AvaTrade offers two different solutions, namely DupliTrade and ZuluTrade.
What to Decide in Automatic Trading
But if you wanted to try your hand atit, how should you go about it?
The first decision to make is who to clone. It can be one or more than one. The platform we use generally gives us some information about each user, to make the choice easier for us.
- Feed Back of other users
- Number of followers
- The type of market where it usually operates
- Earnings obtained and their weekly, monthly and annual average
- Average exposure.
- Market diversification.
Once you have decided which “tutor” to follow, you will need to determine some settings that the software will follow. You have to give it instructions to define which operations to copy and which ones to discard.
Here are the settings that you define:
- Risk level (Low-High).
- Negotiable amount.
- Markets on which to operate.
- Winning percentage.
- Cyclical average of positions.
- Maximum/minimum earnings.
Once this is done, let's get started.
It is also possible to set stop loss levels, which, if reached, interrupt the "copying process". So if the trader you are following ends up making a loss, your account will automatically stop copying him.
Pros and Cons of Copy Trading
Like all strategies and techniques that can be used in the financial sector, copy trading also has its strengths and weaknesses. There is neither the perfect technique nor the certain gain.
The great value lies in the earnings-commitment ratio, which can be convenient. If you copy the "right" trader, his work will bring you profits, perhaps even considerable ones. Your job, on the other hand, will be mainly to monitor it constantly.
Another advantage is that the copy trader is always active on the market, and can seize opportunities 24 hours a day. This is because he can take advantage of the time zones to "cover" the activity throughout the day. This way you won't miss any opportunity.

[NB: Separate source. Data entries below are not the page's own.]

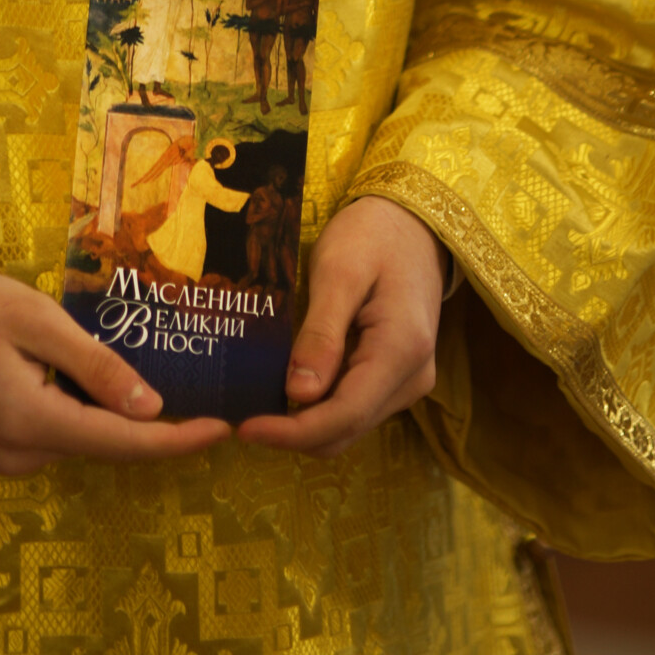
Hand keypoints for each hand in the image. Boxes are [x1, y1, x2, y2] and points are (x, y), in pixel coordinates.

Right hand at [0, 268, 230, 477]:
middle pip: (106, 445)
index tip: (224, 431)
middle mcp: (20, 454)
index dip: (177, 441)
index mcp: (31, 423)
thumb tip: (152, 408)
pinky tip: (100, 380)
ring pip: (83, 438)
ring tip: (158, 375)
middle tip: (204, 393)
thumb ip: (95, 366)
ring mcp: (5, 455)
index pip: (122, 442)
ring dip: (116, 414)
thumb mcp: (36, 320)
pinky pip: (58, 432)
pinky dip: (85, 411)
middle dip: (154, 424)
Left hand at [238, 197, 445, 455]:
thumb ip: (322, 333)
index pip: (344, 415)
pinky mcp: (397, 376)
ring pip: (350, 424)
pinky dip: (320, 406)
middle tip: (241, 415)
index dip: (293, 432)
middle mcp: (412, 378)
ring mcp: (408, 381)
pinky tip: (287, 384)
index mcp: (401, 351)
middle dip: (293, 432)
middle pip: (346, 429)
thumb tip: (298, 396)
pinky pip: (355, 405)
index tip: (245, 427)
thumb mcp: (340, 271)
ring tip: (258, 401)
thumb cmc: (372, 235)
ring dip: (305, 422)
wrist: (412, 223)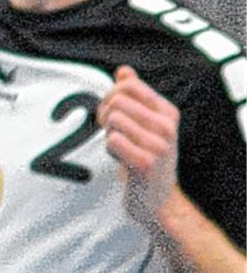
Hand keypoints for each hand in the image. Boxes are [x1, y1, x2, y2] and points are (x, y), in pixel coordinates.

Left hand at [98, 65, 180, 227]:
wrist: (158, 201)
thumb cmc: (147, 158)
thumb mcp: (146, 125)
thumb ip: (134, 97)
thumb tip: (123, 71)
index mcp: (168, 112)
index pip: (129, 85)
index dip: (110, 96)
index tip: (112, 113)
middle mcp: (167, 126)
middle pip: (116, 100)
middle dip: (105, 115)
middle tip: (112, 132)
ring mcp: (159, 145)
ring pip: (113, 119)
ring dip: (108, 134)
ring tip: (120, 147)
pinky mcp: (146, 164)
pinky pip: (113, 141)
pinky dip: (110, 150)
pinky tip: (121, 159)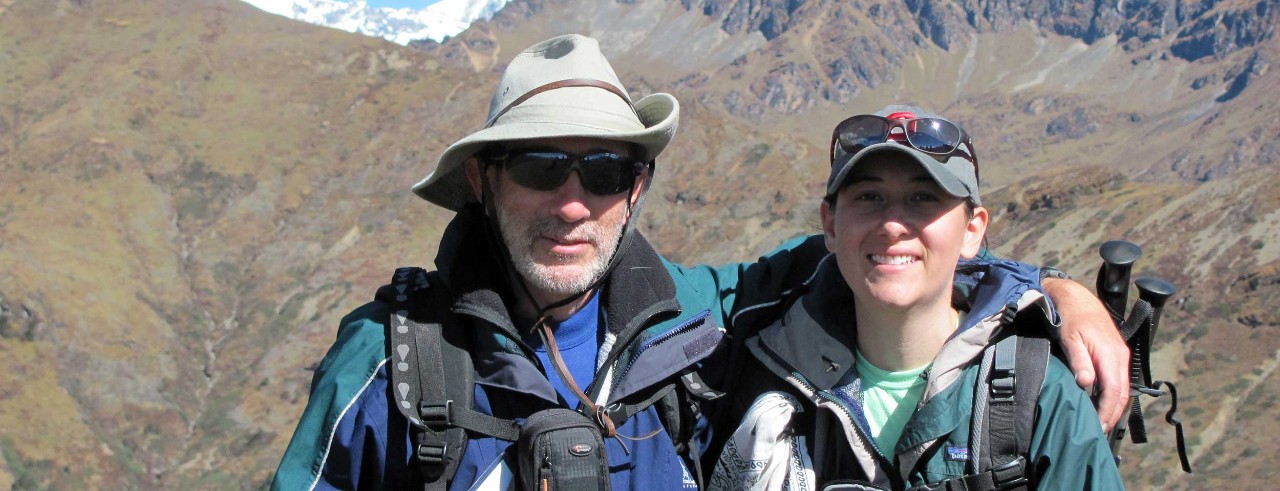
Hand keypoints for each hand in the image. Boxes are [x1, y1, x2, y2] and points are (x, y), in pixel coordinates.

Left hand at [1042, 277, 1129, 432]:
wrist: (1078, 299)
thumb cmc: (1071, 318)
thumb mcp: (1070, 339)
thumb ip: (1079, 361)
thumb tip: (1086, 383)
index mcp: (1110, 354)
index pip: (1114, 390)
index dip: (1107, 410)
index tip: (1098, 425)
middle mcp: (1120, 357)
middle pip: (1122, 393)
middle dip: (1112, 413)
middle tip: (1099, 430)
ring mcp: (1120, 356)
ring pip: (1123, 388)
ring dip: (1114, 406)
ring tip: (1102, 422)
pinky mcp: (1117, 354)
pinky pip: (1120, 380)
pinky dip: (1114, 395)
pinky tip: (1103, 403)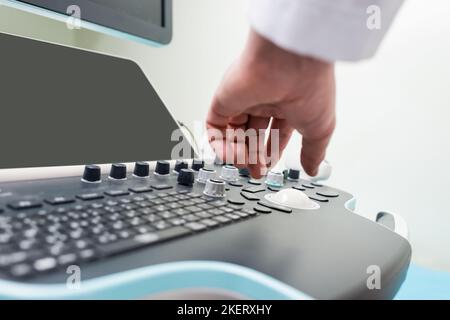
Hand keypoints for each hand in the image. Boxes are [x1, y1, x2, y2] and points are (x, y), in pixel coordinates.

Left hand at [207, 29, 335, 177]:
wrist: (291, 60)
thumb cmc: (310, 86)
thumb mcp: (319, 128)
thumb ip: (314, 151)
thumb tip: (313, 168)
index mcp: (287, 104)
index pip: (274, 132)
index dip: (271, 152)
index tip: (268, 167)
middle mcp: (264, 100)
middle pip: (252, 134)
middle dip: (254, 156)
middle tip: (255, 172)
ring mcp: (242, 99)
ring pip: (233, 132)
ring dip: (237, 153)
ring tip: (245, 165)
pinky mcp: (224, 98)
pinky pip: (215, 126)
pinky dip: (220, 144)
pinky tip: (232, 156)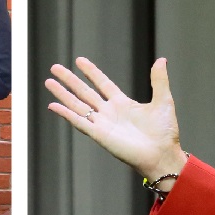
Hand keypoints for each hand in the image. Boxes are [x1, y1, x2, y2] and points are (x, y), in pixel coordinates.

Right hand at [47, 56, 185, 182]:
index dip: (91, 72)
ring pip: (78, 105)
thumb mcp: (163, 101)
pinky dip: (66, 114)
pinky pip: (79, 122)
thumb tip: (161, 60)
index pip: (102, 83)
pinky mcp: (99, 135)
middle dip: (69, 80)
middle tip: (55, 67)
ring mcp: (103, 124)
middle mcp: (110, 113)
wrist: (163, 155)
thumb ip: (159, 80)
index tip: (79, 60)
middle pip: (84, 92)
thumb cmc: (165, 133)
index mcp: (123, 104)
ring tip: (48, 82)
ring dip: (63, 94)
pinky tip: (53, 105)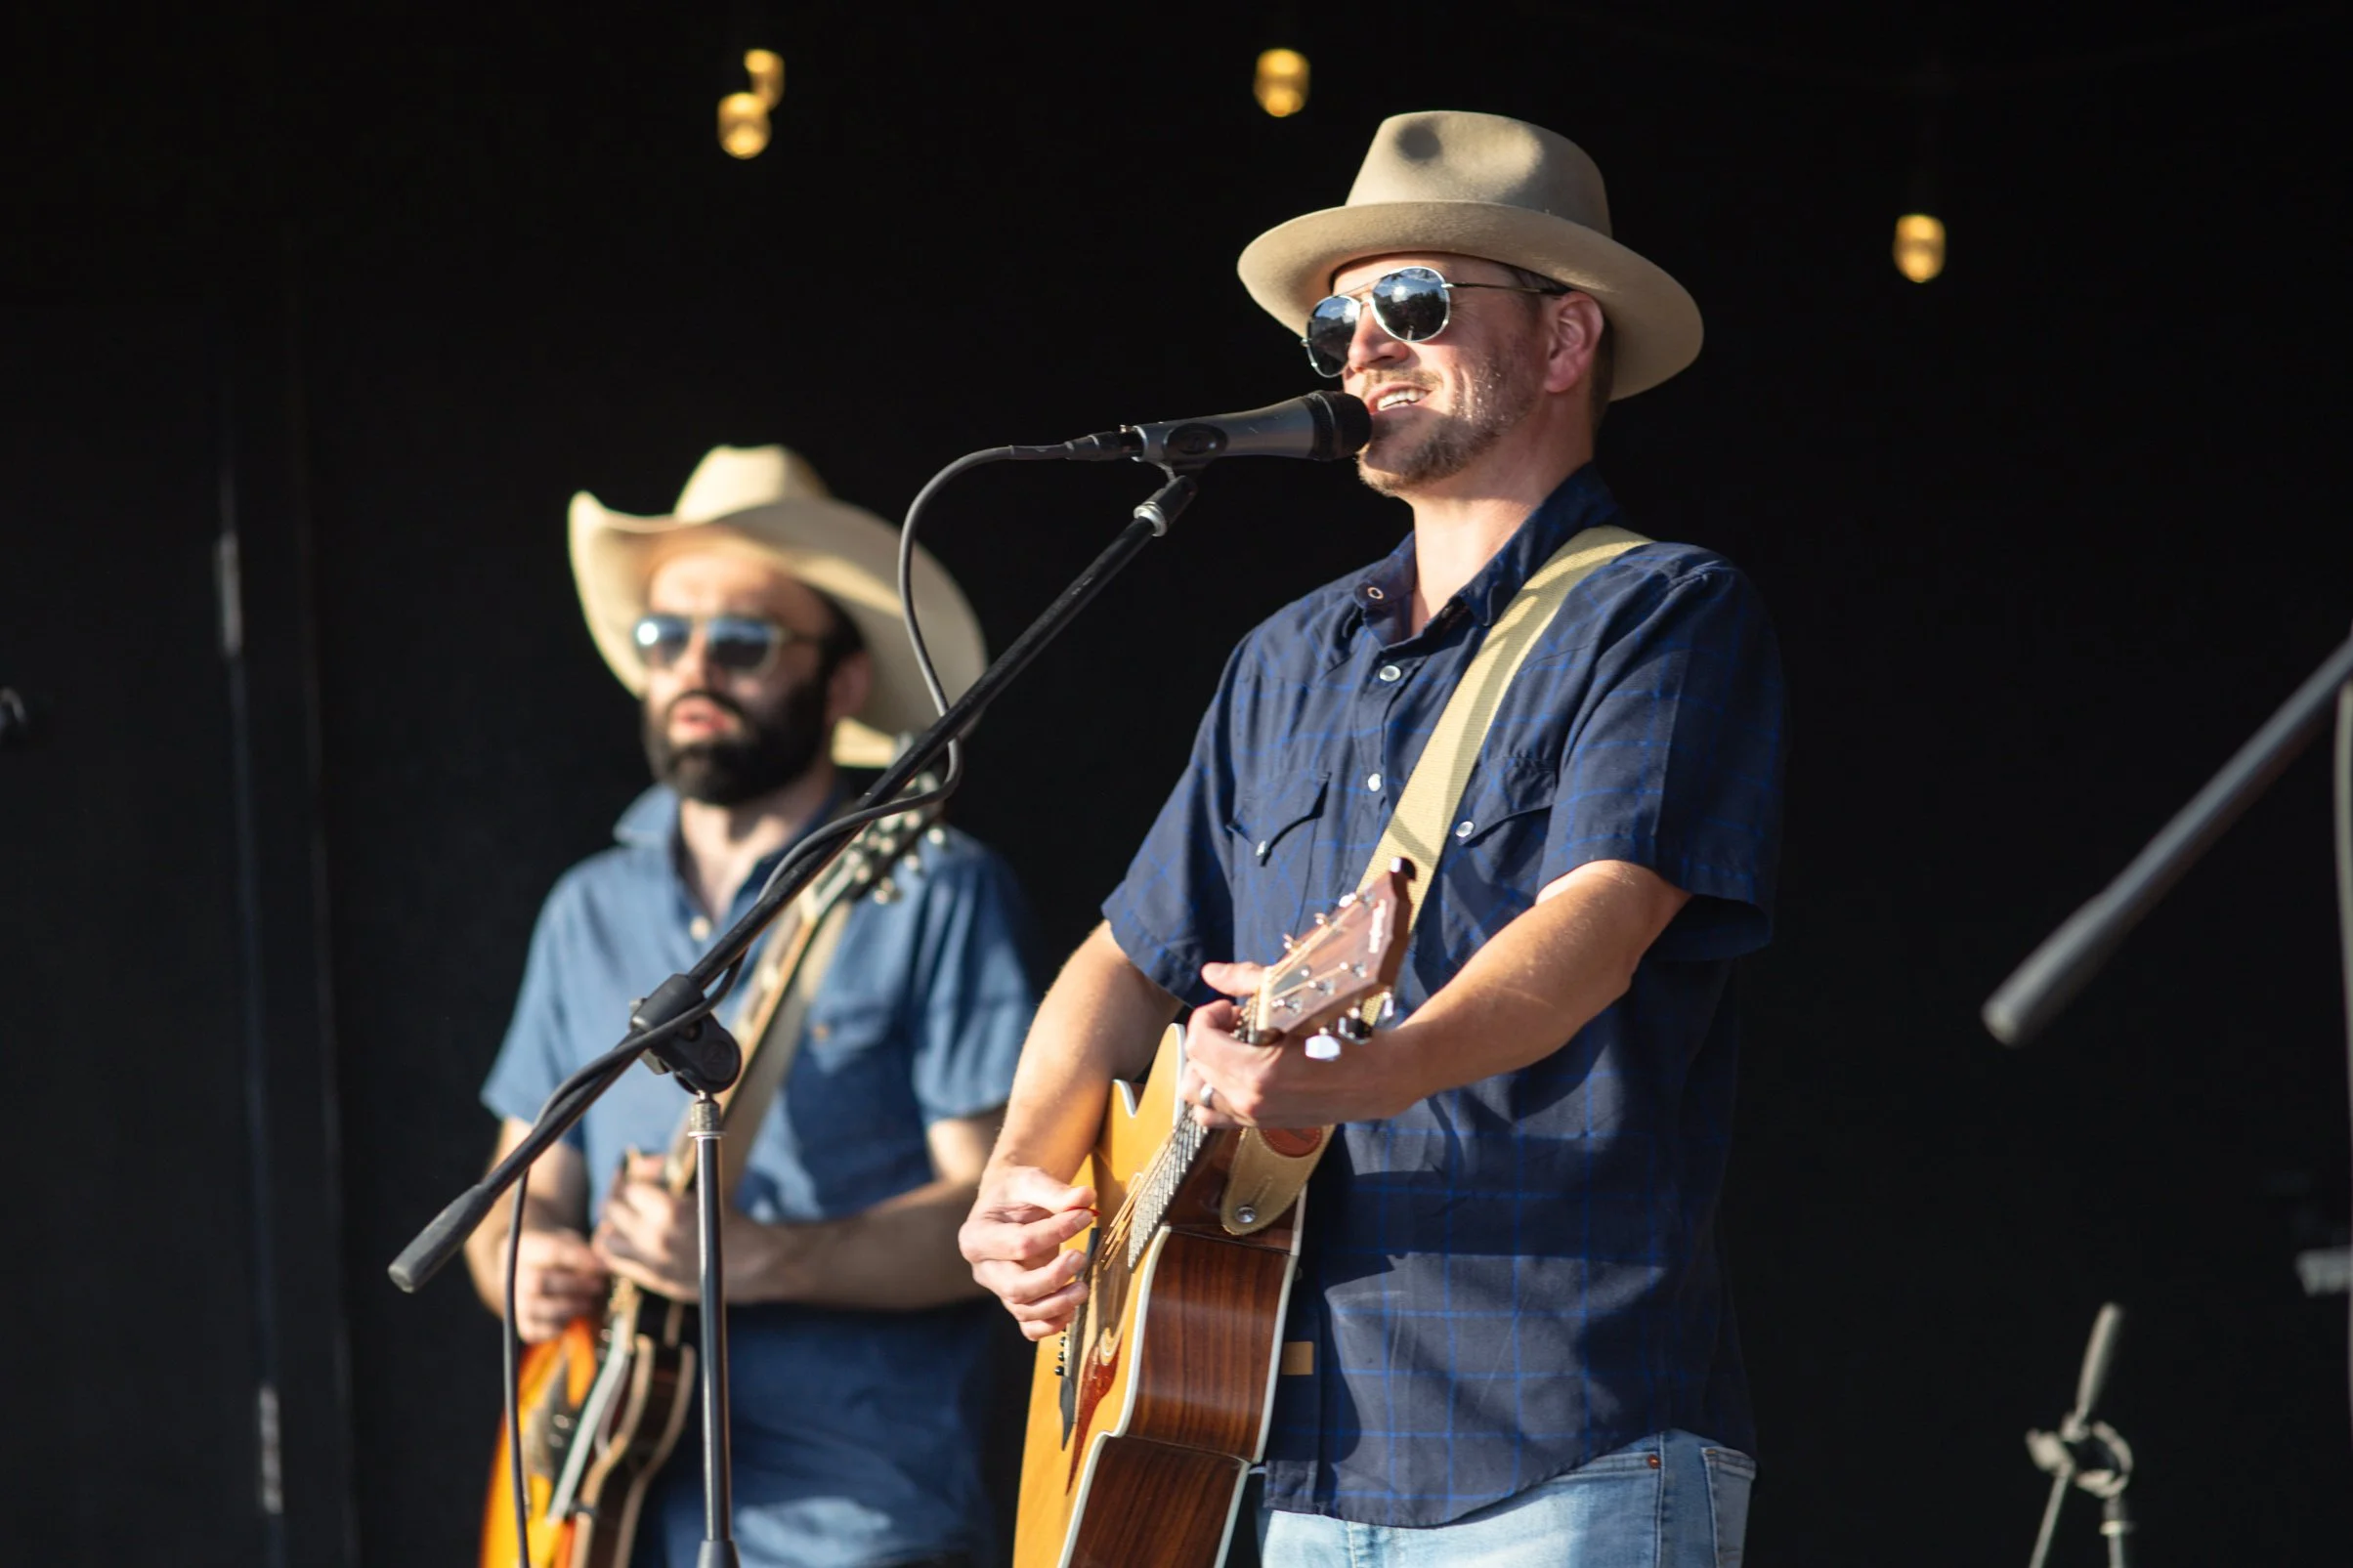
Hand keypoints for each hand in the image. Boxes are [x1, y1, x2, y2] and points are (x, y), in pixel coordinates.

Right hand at [510, 1227, 607, 1342]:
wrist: (537, 1269)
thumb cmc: (561, 1254)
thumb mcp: (572, 1242)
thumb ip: (586, 1251)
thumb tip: (608, 1262)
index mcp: (524, 1246)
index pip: (551, 1251)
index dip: (580, 1259)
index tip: (604, 1266)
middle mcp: (511, 1274)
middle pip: (540, 1282)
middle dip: (574, 1286)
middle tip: (599, 1286)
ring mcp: (513, 1300)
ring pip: (535, 1307)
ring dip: (568, 1307)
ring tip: (590, 1303)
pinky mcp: (520, 1323)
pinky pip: (533, 1331)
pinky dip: (555, 1328)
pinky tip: (573, 1320)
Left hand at [593, 1155, 789, 1301]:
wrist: (754, 1263)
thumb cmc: (731, 1221)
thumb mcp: (702, 1189)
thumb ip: (666, 1176)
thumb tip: (639, 1164)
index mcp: (670, 1213)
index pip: (630, 1190)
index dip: (634, 1179)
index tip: (638, 1176)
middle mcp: (655, 1240)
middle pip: (612, 1212)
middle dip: (619, 1197)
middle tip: (627, 1193)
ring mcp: (652, 1264)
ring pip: (606, 1241)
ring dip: (611, 1225)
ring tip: (623, 1217)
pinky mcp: (653, 1281)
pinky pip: (618, 1263)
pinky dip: (617, 1249)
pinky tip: (629, 1239)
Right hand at [959, 1165, 1096, 1339]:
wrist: (1009, 1207)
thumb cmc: (1015, 1194)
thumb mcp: (1030, 1181)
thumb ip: (1055, 1191)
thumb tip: (1085, 1198)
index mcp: (976, 1235)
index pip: (1019, 1243)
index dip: (1055, 1232)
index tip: (1084, 1217)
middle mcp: (982, 1268)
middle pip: (1015, 1287)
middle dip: (1052, 1277)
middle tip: (1081, 1257)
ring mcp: (998, 1289)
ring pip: (1023, 1310)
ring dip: (1057, 1304)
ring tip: (1083, 1288)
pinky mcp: (1015, 1302)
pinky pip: (1028, 1327)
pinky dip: (1050, 1325)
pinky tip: (1072, 1310)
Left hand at [1182, 960, 1424, 1129]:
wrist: (1376, 1078)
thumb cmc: (1342, 1035)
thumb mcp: (1295, 1001)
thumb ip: (1246, 982)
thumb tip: (1210, 972)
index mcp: (1256, 1073)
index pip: (1199, 1042)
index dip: (1207, 1016)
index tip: (1230, 1006)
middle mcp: (1249, 1101)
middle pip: (1195, 1067)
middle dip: (1208, 1037)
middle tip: (1235, 1023)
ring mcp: (1254, 1118)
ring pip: (1197, 1097)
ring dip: (1204, 1068)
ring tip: (1230, 1049)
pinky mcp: (1261, 1125)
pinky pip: (1215, 1116)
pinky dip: (1214, 1093)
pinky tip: (1236, 1071)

The flaws are essentially a couple. The first is that one's results depend on someone else. If they get it wrong, the results don't come. The second flaw is that the software doesn't filter out bad decisions. If one is set, you have no way to stop it right away.
Conclusions
As we always tell you, in trading, you should never focus on just one aspect. This applies to both strategies and individual techniques. That's why we can tell you that copy trading can be useful to you and bring you benefits, but it still needs to be seen as part of a broader action.
Wanting to give an example, some use copy trading with a very low-risk profile (therefore to obtain small gains) while reserving riskier or more profitable operations for themselves. But this is just an example because there are so many possible configurations. It's up to you how you use it.